Панкрат положил очки на место, взял ружье, вынул стреляную гильзу, вставил новый патрон.
— Теперь спать. Я буду дежурить и топить печь, пока не усну. Все нормально, все под контролем. Вопросов нет? Ну и отлично. Будем думать, что делать завтра.
Из дневника Макса
Автолавка приехала в последний раз. До апреля деревня отрезана от цивилизации. Баба Маша и старики с коровой и кабанчиком относятся к этому философски. Еды и дров на зиму хватит, будут побольше спать. У них надо учиться радоваться тому, что имеешь. Ходил в лес и старался радоваться запахам теплой зимы. Радовался, пока не увидел на поляне волка. Обошлось. И этому тоже обрадовался.
***
Сидел на берегу озера и думал о своем решении уйти с работы.
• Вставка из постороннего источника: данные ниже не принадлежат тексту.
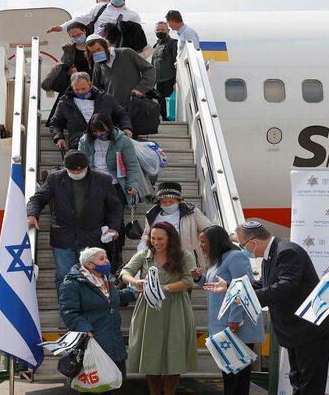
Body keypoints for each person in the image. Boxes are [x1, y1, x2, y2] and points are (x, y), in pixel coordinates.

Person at [204, 221, 329, 395]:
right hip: (299, 328)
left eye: (243, 245)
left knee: (309, 378)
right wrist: (232, 287)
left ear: (253, 242)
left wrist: (246, 296)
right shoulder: (273, 253)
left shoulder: (288, 252)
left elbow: (287, 285)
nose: (242, 250)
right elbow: (265, 284)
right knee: (298, 376)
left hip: (313, 327)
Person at [120, 222, 198, 395]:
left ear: (170, 238)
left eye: (160, 239)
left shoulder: (184, 255)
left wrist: (164, 288)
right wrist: (134, 281)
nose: (156, 242)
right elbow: (124, 272)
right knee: (150, 349)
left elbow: (189, 282)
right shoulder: (144, 255)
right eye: (153, 238)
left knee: (174, 349)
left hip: (175, 306)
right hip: (149, 307)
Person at [26, 150, 123, 299]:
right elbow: (38, 198)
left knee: (94, 274)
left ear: (87, 166)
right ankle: (67, 308)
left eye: (80, 170)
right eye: (72, 170)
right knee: (63, 274)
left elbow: (115, 207)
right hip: (63, 235)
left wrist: (113, 227)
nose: (76, 173)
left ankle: (92, 307)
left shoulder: (102, 180)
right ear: (65, 167)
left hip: (91, 235)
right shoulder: (55, 178)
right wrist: (32, 215)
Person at [191, 225, 264, 395]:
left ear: (215, 242)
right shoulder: (218, 260)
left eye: (204, 241)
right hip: (222, 324)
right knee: (229, 368)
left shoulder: (236, 257)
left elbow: (241, 287)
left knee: (238, 370)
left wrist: (235, 318)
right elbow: (219, 286)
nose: (201, 245)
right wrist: (200, 280)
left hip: (235, 324)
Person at [59, 247, 135, 395]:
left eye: (106, 257)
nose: (107, 261)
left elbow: (113, 299)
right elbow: (68, 310)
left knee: (110, 366)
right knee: (88, 369)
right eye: (102, 259)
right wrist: (83, 327)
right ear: (89, 264)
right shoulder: (72, 283)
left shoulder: (105, 279)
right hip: (91, 333)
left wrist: (132, 293)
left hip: (110, 330)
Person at [78, 113, 140, 272]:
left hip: (116, 185)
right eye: (96, 133)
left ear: (110, 128)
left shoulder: (122, 141)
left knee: (115, 224)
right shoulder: (85, 140)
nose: (100, 135)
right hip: (94, 186)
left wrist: (132, 184)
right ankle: (96, 261)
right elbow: (81, 164)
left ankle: (115, 261)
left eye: (103, 132)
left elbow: (132, 164)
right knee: (96, 222)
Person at [49, 72, 133, 150]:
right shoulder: (65, 102)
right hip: (79, 146)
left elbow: (121, 115)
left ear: (91, 85)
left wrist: (126, 128)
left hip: (107, 144)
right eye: (77, 89)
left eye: (83, 89)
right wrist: (59, 137)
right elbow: (55, 122)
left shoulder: (106, 99)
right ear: (72, 87)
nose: (81, 92)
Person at [140, 182, 213, 268]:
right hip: (161, 260)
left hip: (187, 260)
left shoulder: (192, 212)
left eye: (171, 202)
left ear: (179, 201)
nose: (167, 204)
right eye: (164, 202)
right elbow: (146, 235)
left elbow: (209, 228)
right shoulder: (151, 215)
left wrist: (228, 236)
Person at [86, 35, 156, 109]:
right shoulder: (98, 63)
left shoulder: (126, 53)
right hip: (114, 109)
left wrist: (141, 89)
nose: (97, 53)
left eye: (99, 49)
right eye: (93, 52)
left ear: (105, 46)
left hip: (134, 106)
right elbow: (97, 86)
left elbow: (149, 69)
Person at [47, 0, 141, 38]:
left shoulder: (132, 15)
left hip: (119, 51)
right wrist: (62, 27)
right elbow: (82, 19)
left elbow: (137, 34)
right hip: (98, 48)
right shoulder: (99, 7)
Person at [151, 21, 177, 121]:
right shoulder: (155, 46)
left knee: (168, 105)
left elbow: (176, 63)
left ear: (168, 31)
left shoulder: (173, 43)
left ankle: (169, 122)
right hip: (158, 81)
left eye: (162, 29)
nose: (160, 31)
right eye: (158, 30)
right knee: (161, 104)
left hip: (169, 79)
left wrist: (176, 82)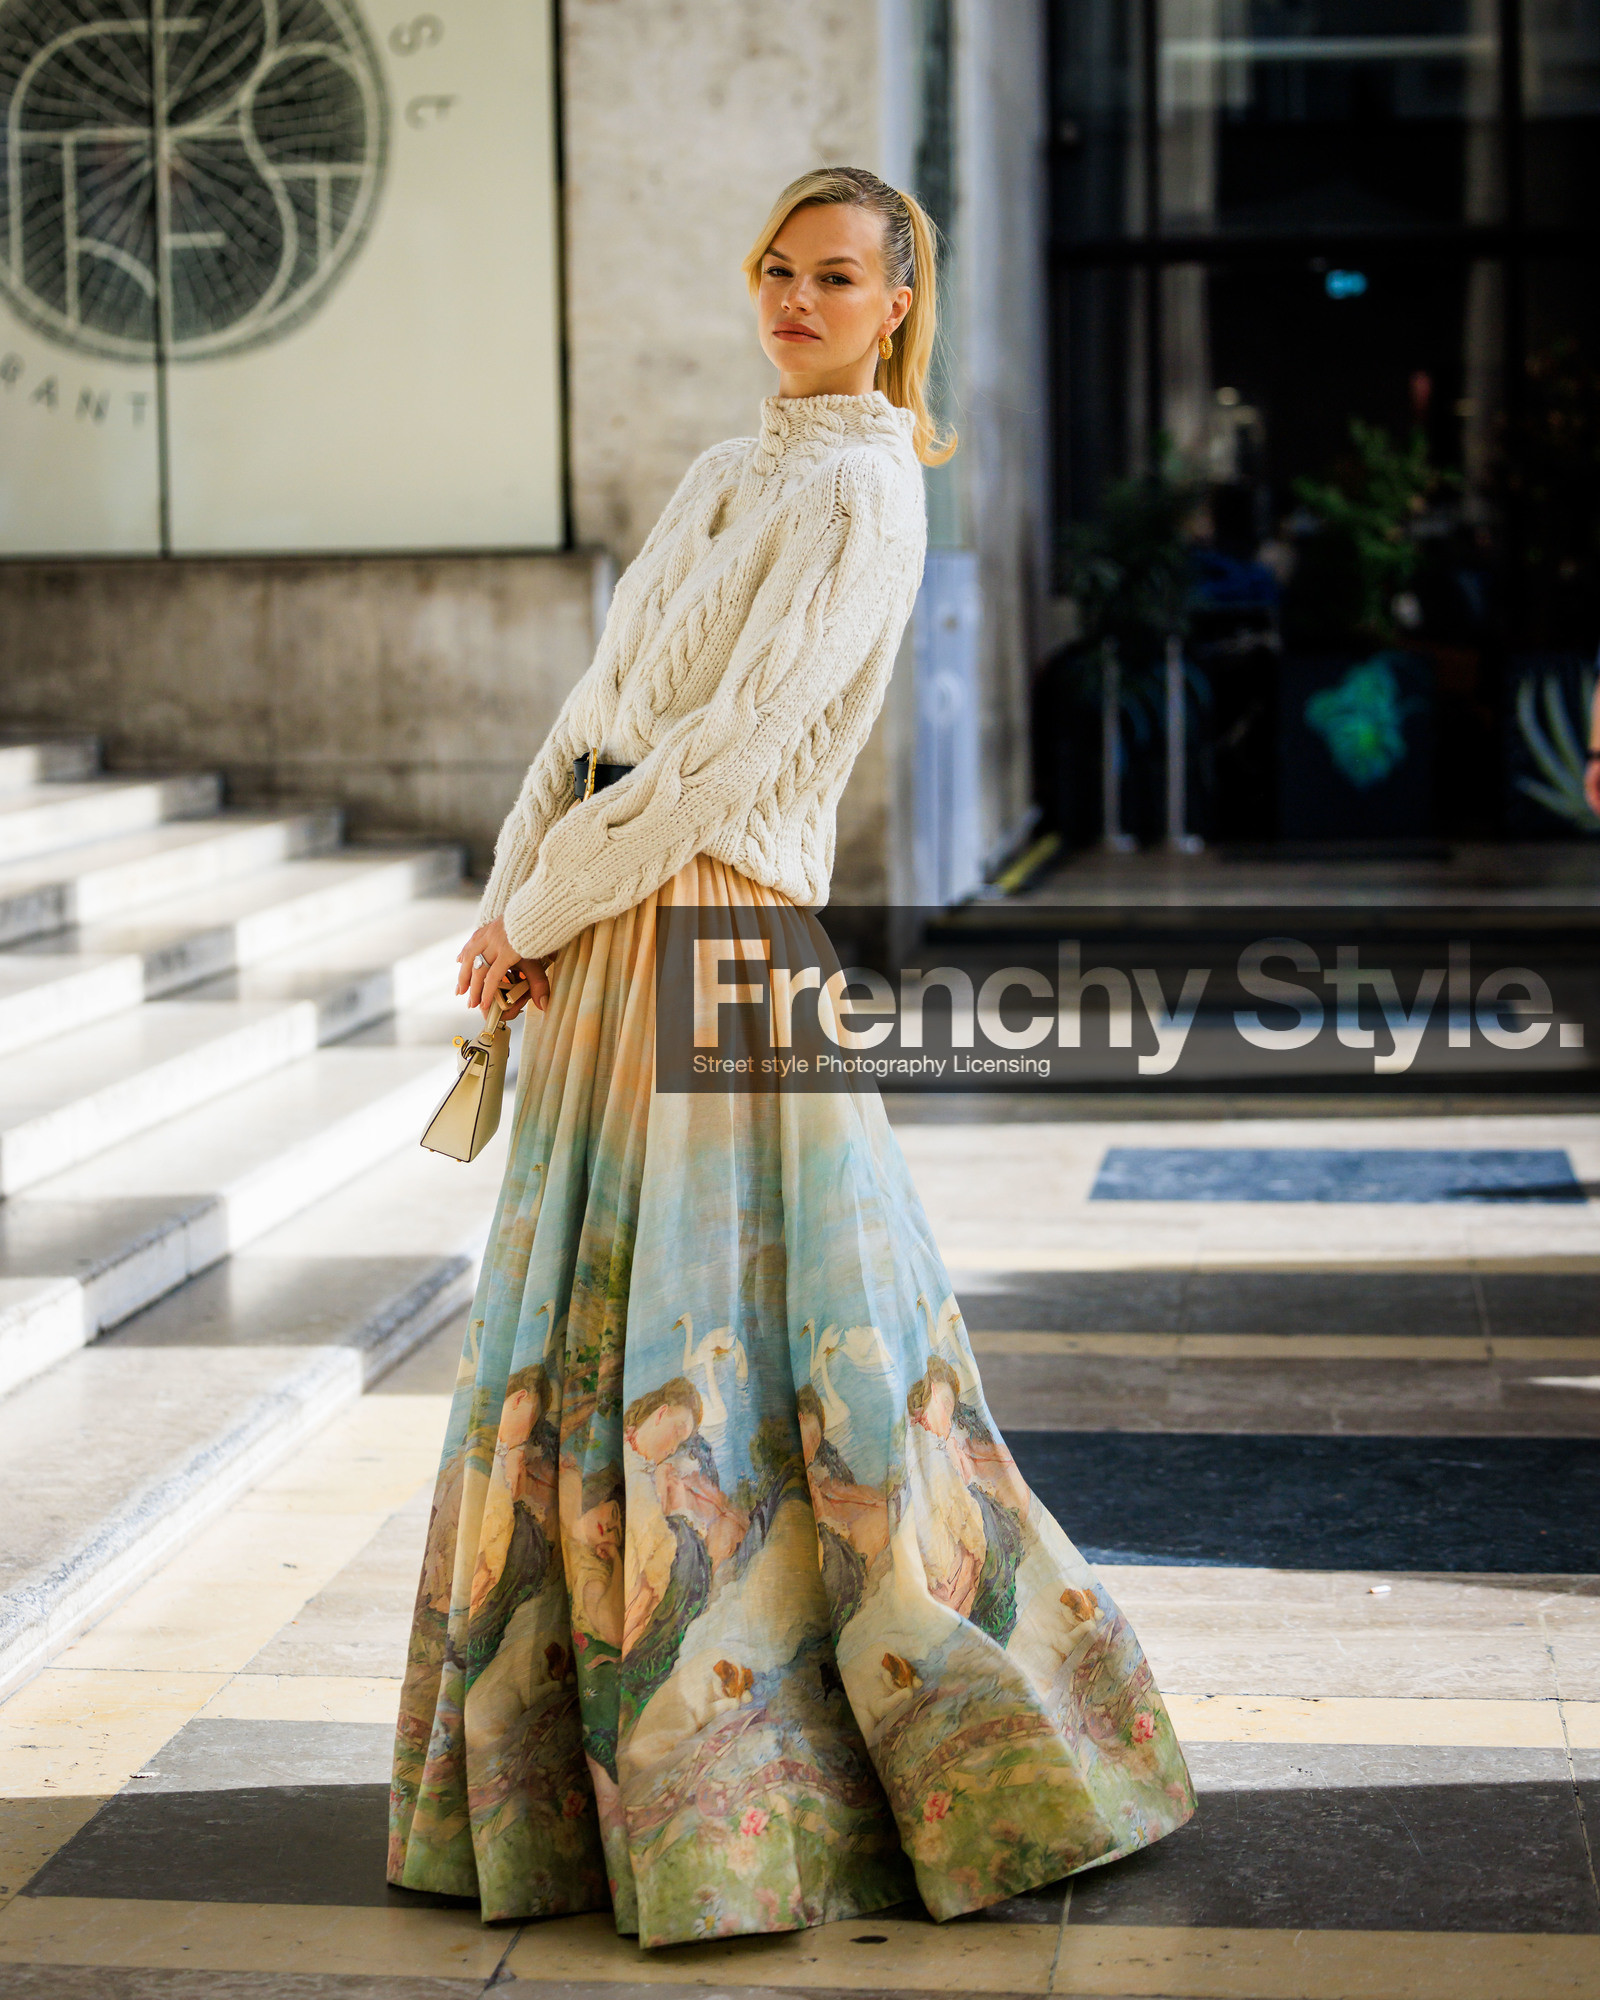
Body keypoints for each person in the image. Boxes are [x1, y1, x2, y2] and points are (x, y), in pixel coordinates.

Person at [388, 165, 1195, 1947]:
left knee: (754, 1352)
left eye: (837, 278)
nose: (798, 301)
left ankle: (800, 1778)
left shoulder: (864, 492)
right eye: (777, 270)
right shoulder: (721, 470)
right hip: (616, 922)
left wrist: (545, 908)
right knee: (601, 1350)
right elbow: (599, 718)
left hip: (720, 929)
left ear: (899, 303)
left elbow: (733, 753)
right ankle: (604, 1786)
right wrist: (523, 892)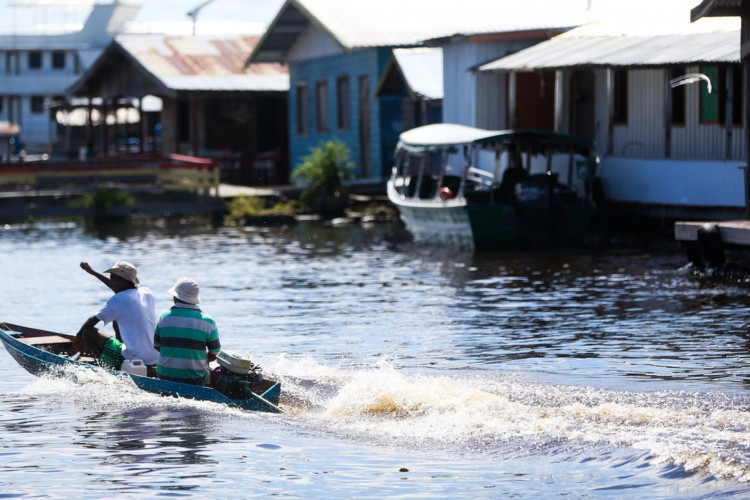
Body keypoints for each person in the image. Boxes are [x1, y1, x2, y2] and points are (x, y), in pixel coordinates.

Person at [73, 261, 159, 370]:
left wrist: (78, 336)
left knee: (88, 332)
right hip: (153, 356)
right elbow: (118, 288)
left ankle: (103, 368)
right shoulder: (147, 292)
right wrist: (92, 272)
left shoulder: (119, 299)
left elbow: (92, 320)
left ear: (123, 281)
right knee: (116, 317)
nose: (110, 281)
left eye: (113, 278)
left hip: (133, 356)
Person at [153, 277, 221, 386]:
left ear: (175, 297)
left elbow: (157, 346)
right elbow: (215, 353)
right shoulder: (208, 321)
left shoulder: (164, 317)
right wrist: (199, 359)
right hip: (195, 379)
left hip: (164, 375)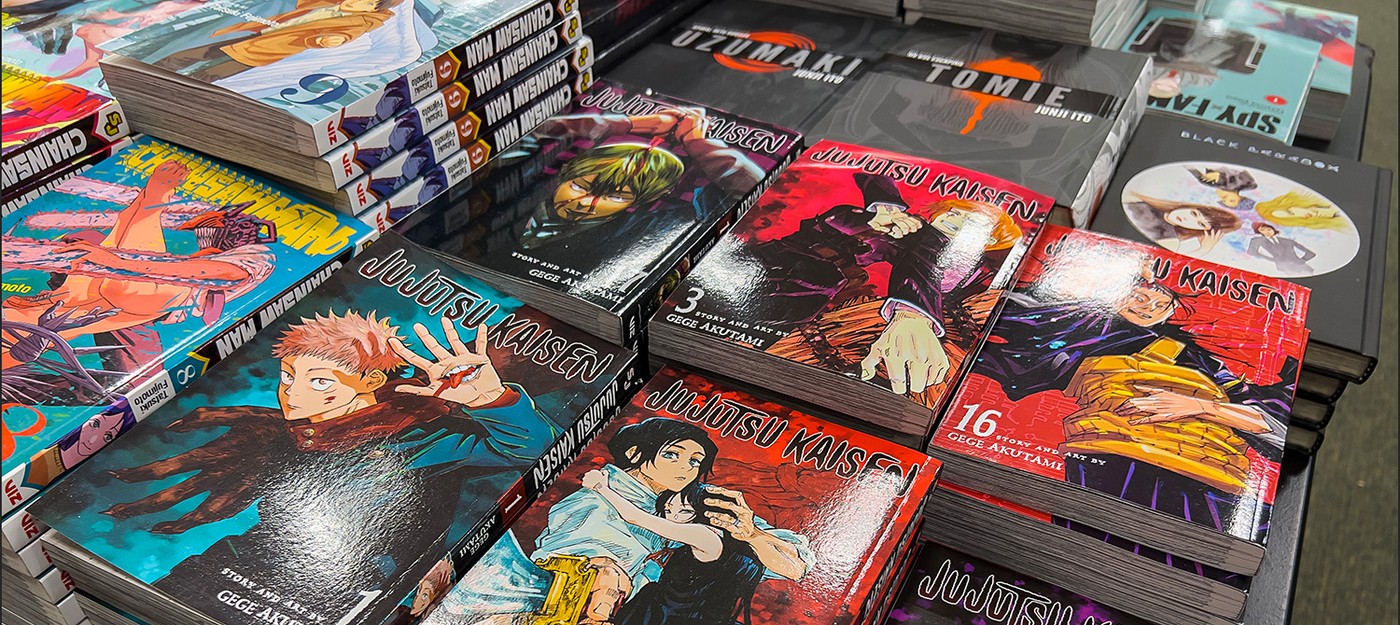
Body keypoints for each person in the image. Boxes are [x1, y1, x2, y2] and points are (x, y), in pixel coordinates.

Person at [100, 311, 559, 621]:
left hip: (345, 593)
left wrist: (492, 399)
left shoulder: (419, 436)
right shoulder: (294, 433)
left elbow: (532, 449)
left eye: (319, 381)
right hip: (232, 565)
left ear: (371, 381)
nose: (292, 393)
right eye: (288, 377)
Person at [974, 278, 1293, 542]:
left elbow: (1267, 423)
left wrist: (1199, 406)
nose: (1147, 308)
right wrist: (1001, 303)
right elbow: (1018, 343)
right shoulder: (1078, 332)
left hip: (1219, 471)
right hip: (1122, 459)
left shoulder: (1201, 360)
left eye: (1160, 305)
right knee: (1109, 543)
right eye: (1139, 297)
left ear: (1171, 311)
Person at [442, 418, 812, 624]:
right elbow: (588, 555)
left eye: (695, 461)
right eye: (673, 455)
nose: (686, 467)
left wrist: (752, 534)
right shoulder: (594, 501)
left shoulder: (693, 504)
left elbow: (796, 565)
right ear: (635, 454)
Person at [748, 174, 1021, 397]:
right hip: (763, 267)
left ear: (989, 241)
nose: (955, 219)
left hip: (798, 301)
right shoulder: (908, 228)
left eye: (971, 222)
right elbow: (870, 185)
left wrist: (914, 316)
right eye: (955, 212)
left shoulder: (968, 266)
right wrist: (884, 210)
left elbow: (924, 262)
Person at [584, 475, 764, 625]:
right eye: (668, 510)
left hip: (666, 617)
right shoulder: (725, 543)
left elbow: (635, 517)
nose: (673, 517)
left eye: (685, 511)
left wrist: (601, 487)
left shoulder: (705, 536)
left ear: (705, 512)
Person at [150, 0, 404, 81]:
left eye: (365, 2)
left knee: (213, 73)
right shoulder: (332, 3)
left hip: (270, 47)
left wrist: (330, 40)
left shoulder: (361, 22)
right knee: (201, 52)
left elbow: (347, 34)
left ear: (373, 8)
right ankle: (157, 71)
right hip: (262, 31)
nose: (354, 2)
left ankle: (177, 88)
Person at [1124, 193, 1241, 255]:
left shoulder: (1170, 239)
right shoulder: (1143, 200)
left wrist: (1203, 250)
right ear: (1190, 206)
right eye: (1194, 213)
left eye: (1200, 224)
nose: (1187, 219)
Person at [1188, 166, 1258, 212]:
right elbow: (1238, 168)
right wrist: (1220, 176)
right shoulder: (1247, 183)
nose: (1225, 198)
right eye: (1232, 200)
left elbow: (1190, 167)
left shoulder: (1208, 183)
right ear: (1241, 197)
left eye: (1224, 201)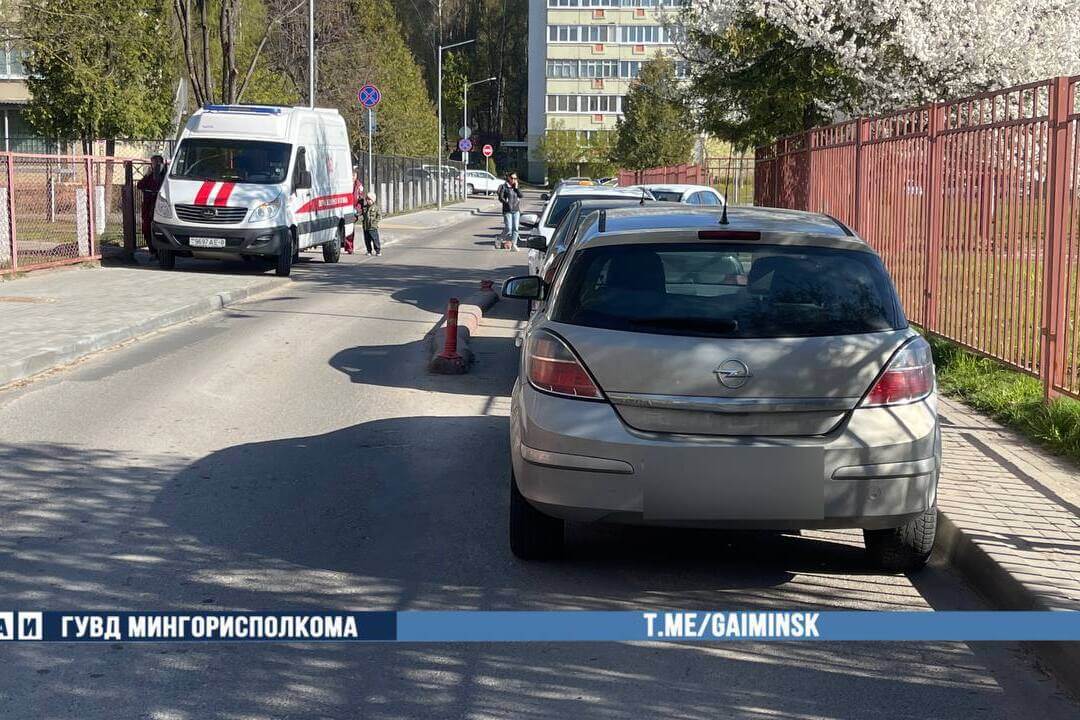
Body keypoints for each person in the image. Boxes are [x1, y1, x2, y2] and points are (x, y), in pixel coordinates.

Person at [136, 155, 166, 257]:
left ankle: (162, 251)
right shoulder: (149, 176)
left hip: (160, 206)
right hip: (148, 206)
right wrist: (147, 175)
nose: (155, 166)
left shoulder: (166, 176)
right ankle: (153, 251)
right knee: (146, 228)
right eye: (153, 163)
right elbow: (139, 185)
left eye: (157, 163)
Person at [497, 171, 523, 249]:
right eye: (512, 178)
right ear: (508, 178)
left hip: (516, 210)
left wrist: (517, 188)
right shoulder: (504, 187)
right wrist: (506, 202)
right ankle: (499, 239)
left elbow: (521, 195)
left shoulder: (515, 187)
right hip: (507, 210)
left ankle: (513, 245)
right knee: (508, 228)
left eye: (515, 178)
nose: (513, 180)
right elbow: (500, 197)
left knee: (516, 229)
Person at [345, 168, 364, 254]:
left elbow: (361, 199)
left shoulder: (358, 186)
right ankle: (346, 245)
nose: (352, 177)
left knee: (350, 229)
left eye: (354, 175)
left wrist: (357, 210)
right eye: (351, 175)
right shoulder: (346, 184)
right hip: (345, 208)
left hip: (353, 210)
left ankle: (350, 247)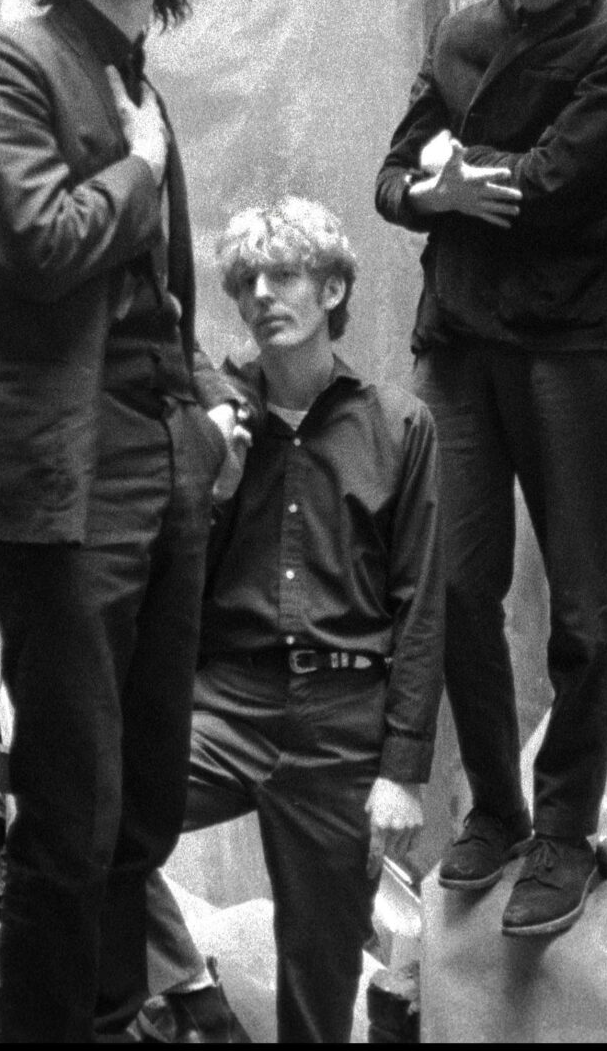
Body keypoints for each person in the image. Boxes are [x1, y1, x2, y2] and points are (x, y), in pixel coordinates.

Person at [0, 0, 249, 1042]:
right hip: (63, 478)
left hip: (159, 463)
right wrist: (136, 167)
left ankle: (114, 1017)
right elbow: (39, 243)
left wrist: (215, 402)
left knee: (145, 799)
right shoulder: (7, 67)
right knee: (73, 802)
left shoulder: (136, 86)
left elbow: (155, 303)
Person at [374, 0, 607, 938]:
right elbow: (393, 179)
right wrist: (439, 189)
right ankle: (492, 807)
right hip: (456, 341)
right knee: (455, 590)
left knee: (582, 604)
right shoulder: (462, 33)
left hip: (566, 346)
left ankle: (567, 830)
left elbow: (561, 182)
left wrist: (460, 181)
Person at [135, 198, 444, 1046]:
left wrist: (403, 771)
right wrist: (214, 481)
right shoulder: (216, 416)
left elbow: (422, 603)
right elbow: (166, 573)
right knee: (84, 815)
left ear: (334, 288)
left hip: (340, 726)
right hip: (226, 701)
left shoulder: (396, 424)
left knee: (319, 987)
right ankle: (196, 999)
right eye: (246, 281)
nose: (263, 294)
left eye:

Джон Милль писал, что на развилках надо принимать решения, которые максимизируют всеобщее счастье. Работа мне счастья не давала, сейчас мне лучше. Но Панкрат определенно расстроен моим уходом. У него счастья стало меньше. На какие весы положить мое и его счастье?
***
Дядя Ваня мечтает о мотоцикле и снегоходе. Все-таки вдали от цивилизации жить непросто. Его жена мечтает о новых тарелках. Вот прекратятся дожди, подсохнет дорога — свожу ее в город. Баба Маша мечтает, чтобы летом ее навестил сын. А я ни о чем не мечтаю. Надо работать, у меня есть цель, но это не мечта, а какая-то хренотень, мешающая радоваться.
***
Мироздание послало сигнал. Отвез бабу Машу в больницу и слег сам. Дойти до холодильника почти подвиг. На улице дождь, я теперь отсюда долго не выеду. Лощина в такую погоду непроходимая. Связи нет. Мироздание, что ты задумало? Какое у меня предназначение, что мне делать?
Глава 13. Учет и контроль
Главное — не паниковать!
Панкрат повернулся на другой бок, пружины старого дивана заскрипели. Жарко. Он откинул пахнущее пылью одеяло, сел, поставил ноги на холодный пол. Стало легче. В комнате пахло дымом, печная труба уже не гудела. Панкрат встал, в носках подошел к печке, подбросил три полена. Затрещала кора, с новой силой вспыхнуло пламя. Он придвинул к печке стул, стал слушать, как снова завыла труба.